Coming Home: Aidan Chiles balancing focus and family in SoCal

MSU's QB has learned how to focus on the task at hand

By David Harns
Published on September 20, 2025

When the Michigan State charter lifted off Thursday, Aidan Chiles was planning to do what he always does on long flights: close his eyes and sleep.

 

“We prepared all week, watched the film, (did) what we (had) to do, so on the plane ride, I plan on sleeping through it,” Chiles said earlier this week. “That’s the best way to get through that flight. I hate flights anyway.”

 

It was a four-plus hour trip that carried Chiles back to familiar ground.

 

The junior quarterback grew up in California, not far from the Los Angeles Memorial Coliseum where he’ll take the field Saturday evening in Michigan State’s Big Ten opener against Southern Cal. Also, not too far from SoFi Stadium where the Spartans practiced Friday while still acclimating to the west coast time zone.

 

On Thursday evening, the Spartans gathered along the Pacific shoreline, taking in the sunset. Program staff noted there’s even some science suggesting that watching the sun go down can help reset the body’s clock. It wasn’t just about the scenery, though. Partly it was team bonding, but it was also part of a carefully planned adjustment to the late kickoff ahead.

That night, players were kept awake until 10:30 p.m. under a sort of “reverse curfew,” and by Friday, the bedtime was pushed even later, to 11:00 p.m. local time (2:00 a.m.

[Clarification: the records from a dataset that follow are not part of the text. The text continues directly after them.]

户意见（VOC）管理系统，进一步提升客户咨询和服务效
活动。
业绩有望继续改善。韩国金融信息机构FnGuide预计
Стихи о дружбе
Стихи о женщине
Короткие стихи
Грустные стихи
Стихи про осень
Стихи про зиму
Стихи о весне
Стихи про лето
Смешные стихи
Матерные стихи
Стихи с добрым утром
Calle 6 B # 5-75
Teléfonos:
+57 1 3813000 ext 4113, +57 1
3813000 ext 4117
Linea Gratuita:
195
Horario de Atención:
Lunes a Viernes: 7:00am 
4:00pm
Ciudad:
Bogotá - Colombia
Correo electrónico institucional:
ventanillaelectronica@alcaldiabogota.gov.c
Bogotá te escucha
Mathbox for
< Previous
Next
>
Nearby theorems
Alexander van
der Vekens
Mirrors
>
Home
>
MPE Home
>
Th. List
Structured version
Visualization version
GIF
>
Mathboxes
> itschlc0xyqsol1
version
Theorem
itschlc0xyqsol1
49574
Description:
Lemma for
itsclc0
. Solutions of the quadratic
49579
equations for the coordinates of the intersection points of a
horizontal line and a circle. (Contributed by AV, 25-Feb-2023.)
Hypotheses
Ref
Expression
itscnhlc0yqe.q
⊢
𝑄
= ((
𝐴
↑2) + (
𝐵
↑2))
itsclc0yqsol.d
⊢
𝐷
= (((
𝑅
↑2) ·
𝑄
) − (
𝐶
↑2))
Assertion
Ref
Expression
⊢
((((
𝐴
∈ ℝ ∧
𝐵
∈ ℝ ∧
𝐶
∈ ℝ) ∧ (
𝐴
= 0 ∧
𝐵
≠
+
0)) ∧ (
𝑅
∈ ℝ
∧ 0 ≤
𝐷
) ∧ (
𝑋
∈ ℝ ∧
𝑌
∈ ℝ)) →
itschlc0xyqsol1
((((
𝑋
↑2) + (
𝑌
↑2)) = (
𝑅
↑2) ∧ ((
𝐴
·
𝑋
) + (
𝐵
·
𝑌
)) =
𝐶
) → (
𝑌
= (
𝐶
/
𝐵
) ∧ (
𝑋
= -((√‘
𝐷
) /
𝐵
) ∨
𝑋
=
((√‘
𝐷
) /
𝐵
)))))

Eastern).

 

Saturday night's game is a game layered with meaning — a return home for Chiles, family in the stands, a chance to perform on a stage he grew up seeing.

 

But Chiles insists it’s just another game.

 

“All my people are from California, (but) it’s not something I need to worry about,” he said. “It’s just another distraction. I’m letting my mom take care of all the tickets and everything."

 

That ability to block out noise wasn’t always there.

 

Chiles remembers the night it clicked in his mind. It was his senior year of high school, homecoming week. He was asking someone to the dance after the game. Problem was, it showed in his preparation.